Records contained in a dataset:

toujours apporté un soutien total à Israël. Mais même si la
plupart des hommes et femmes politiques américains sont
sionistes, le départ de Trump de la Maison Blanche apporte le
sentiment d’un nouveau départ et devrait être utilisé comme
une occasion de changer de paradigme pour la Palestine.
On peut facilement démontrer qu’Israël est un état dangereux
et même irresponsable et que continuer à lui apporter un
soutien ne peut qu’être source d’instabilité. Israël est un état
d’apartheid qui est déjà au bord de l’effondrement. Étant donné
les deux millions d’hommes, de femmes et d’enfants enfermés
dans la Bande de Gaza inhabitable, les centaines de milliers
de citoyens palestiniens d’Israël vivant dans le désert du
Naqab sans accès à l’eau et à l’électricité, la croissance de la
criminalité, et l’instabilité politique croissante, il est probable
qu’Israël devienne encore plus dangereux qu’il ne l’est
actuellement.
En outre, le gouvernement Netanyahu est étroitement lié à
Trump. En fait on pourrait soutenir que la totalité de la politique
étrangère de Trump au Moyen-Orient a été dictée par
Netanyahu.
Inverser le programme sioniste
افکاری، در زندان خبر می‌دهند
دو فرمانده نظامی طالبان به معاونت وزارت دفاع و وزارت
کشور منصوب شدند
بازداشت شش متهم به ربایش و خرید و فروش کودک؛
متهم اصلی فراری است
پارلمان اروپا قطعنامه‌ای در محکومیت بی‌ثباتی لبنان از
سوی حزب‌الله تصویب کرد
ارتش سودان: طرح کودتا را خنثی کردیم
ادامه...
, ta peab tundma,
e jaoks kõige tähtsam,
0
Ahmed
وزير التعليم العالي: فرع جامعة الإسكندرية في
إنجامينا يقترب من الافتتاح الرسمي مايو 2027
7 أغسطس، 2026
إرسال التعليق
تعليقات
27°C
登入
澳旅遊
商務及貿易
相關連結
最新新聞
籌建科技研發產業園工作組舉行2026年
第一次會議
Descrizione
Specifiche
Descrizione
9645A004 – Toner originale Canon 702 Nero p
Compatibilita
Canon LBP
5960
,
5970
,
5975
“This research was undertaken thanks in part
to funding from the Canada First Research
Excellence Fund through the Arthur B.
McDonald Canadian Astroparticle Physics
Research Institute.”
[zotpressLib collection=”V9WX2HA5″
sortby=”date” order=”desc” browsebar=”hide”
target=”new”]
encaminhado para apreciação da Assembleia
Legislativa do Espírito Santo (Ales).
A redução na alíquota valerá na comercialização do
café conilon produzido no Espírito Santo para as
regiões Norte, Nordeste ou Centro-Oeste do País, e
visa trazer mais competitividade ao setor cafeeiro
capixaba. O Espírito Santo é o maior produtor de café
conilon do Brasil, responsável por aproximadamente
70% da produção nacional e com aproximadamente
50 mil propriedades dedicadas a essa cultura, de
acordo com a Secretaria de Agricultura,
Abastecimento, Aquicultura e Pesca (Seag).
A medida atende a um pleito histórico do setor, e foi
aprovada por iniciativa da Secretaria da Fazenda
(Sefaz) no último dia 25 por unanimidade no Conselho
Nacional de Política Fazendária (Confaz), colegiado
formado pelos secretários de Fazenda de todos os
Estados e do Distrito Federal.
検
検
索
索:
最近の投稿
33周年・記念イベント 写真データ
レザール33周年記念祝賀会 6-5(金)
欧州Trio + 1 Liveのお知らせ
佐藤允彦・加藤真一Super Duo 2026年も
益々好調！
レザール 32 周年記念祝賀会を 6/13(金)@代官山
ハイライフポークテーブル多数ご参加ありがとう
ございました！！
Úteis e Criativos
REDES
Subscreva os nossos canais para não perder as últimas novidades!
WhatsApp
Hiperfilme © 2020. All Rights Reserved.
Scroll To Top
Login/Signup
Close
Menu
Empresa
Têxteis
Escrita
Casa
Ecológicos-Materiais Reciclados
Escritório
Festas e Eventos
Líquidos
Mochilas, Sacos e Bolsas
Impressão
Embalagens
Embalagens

[Problem details]
Reproduce each line of the data without any change.

[Reply to the task]
toujours apporté un soutien total à Israël. Mais même si la
plupart des hommes et femmes politiques américains sont
sionistes, le départ de Trump de la Maison Blanche apporte le
sentiment d’un nouveau départ et devrait être utilisé comme
une occasion de changer de paradigme pour la Palestine.
On peut facilement démontrer qu’Israël est un état dangereux
et même irresponsable et que continuer à lui apporter un
soutien ne peut qu’être source d’instabilité. Israël est un état
d’apartheid qui est déjà au bord de l’effondrement. Étant donné
les deux millions d’hommes, de femmes et d’enfants enfermés
dans la Bande de Gaza inhabitable, les centaines de milliers
de citoyens palestiniens d’Israël vivant dans le désert du
Naqab sans accès à l’eau et à l’électricité, la croissance de la
criminalité, et l’instabilité politique croissante, il est probable
qu’Israël devienne encore plus dangereux qu’il ne l’est
actuellement.
En outre, le gouvernement Netanyahu est étroitement lié à
Trump. En fait on pourrait soutenir que la totalité de la politique
étrangère de Trump au Moyen-Orient a été dictée par
Netanyahu.
Inverser le programme sioniste
افکاری، در زندان خبر می‌دهند
دو فرمانده نظامی طالبان به معاونت وزارت دفاع و وزارت
کشور منصوب شدند
بازداشت شش متهم به ربایش و خرید و فروش کودک؛
متهم اصلی فراری است
پارلمان اروپا قطعنامه‌ای در محکومیت بی‌ثباتی لبنان از
سوی حزب‌الله تصویب کرد
ارتش سودان: طرح کودتا را خنثی کردیم
ادامه...
, ta peab tundma,
e jaoks kõige tähtsam,
0
Ahmed
وزير التعليم العالي: فرع جامعة الإسكندرية في
إنجامينا يقترب من الافتتاح الرسمي مايو 2027
7 أغسطس، 2026
إرسال التعليق
تعليقات
27°C
登入
澳旅遊
商務及貿易
相關連結
最新新聞
籌建科技研發產業園工作組舉行2026年
第一次會議
Descrizione
Specifiche
Descrizione
9645A004 – Toner originale Canon 702 Nero p
Compatibilita
Canon LBP
5960
,
5970
,
5975
“This research was undertaken thanks in part
to funding from the Canada First Research
Excellence Fund through the Arthur B.
McDonald Canadian Astroparticle Physics
Research Institute.”
[zotpressLib collection=”V9WX2HA5″
sortby=”date” order=”desc” browsebar=”hide”
target=”new”]
encaminhado para apreciação da Assembleia
Legislativa do Espírito Santo (Ales).
A redução na alíquota valerá na comercialização do
café conilon produzido no Espírito Santo para as
regiões Norte, Nordeste ou Centro-Oeste do País, e
visa trazer mais competitividade ao setor cafeeiro
capixaba. O Espírito Santo é o maior produtor de café
conilon do Brasil, responsável por aproximadamente
70% da produção nacional e com aproximadamente
50 mil propriedades dedicadas a essa cultura, de
acordo com a Secretaria de Agricultura,
Abastecimento, Aquicultura e Pesca (Seag).
A medida atende a um pleito histórico do setor, e foi
aprovada por iniciativa da Secretaria da Fazenda
(Sefaz) no último dia 25 por unanimidade no Conselho
Nacional de Política Fazendária (Confaz), colegiado
formado pelos secretários de Fazenda de todos os
Estados e do Distrito Federal.
検
検
索
索:
最近の投稿
33周年・記念イベント 写真データ
レザール33周年記念祝賀会 6-5(金)
欧州Trio + 1 Liveのお知らせ
佐藤允彦・加藤真一Super Duo 2026年も
益々好調！
レザール 32 周年記念祝賀会を 6/13(金)@代官山
ハイライフポークテーブル多数ご参加ありがとう
ございました！！
Úteis e Criativos
REDES
Subscreva os nossos canais para não perder as últimas novidades!
WhatsApp
Hiperfilme © 2020. All Rights Reserved.
Scroll To Top
Login/Signup
Close
Menu
Empresa
Têxteis
Escrita
Casa
Ecológicos-Materiais Reciclados
Escritório
Festas e Eventos
Líquidos
Mochilas, Sacos e Bolsas
Impressão
Embalagens
Embalagens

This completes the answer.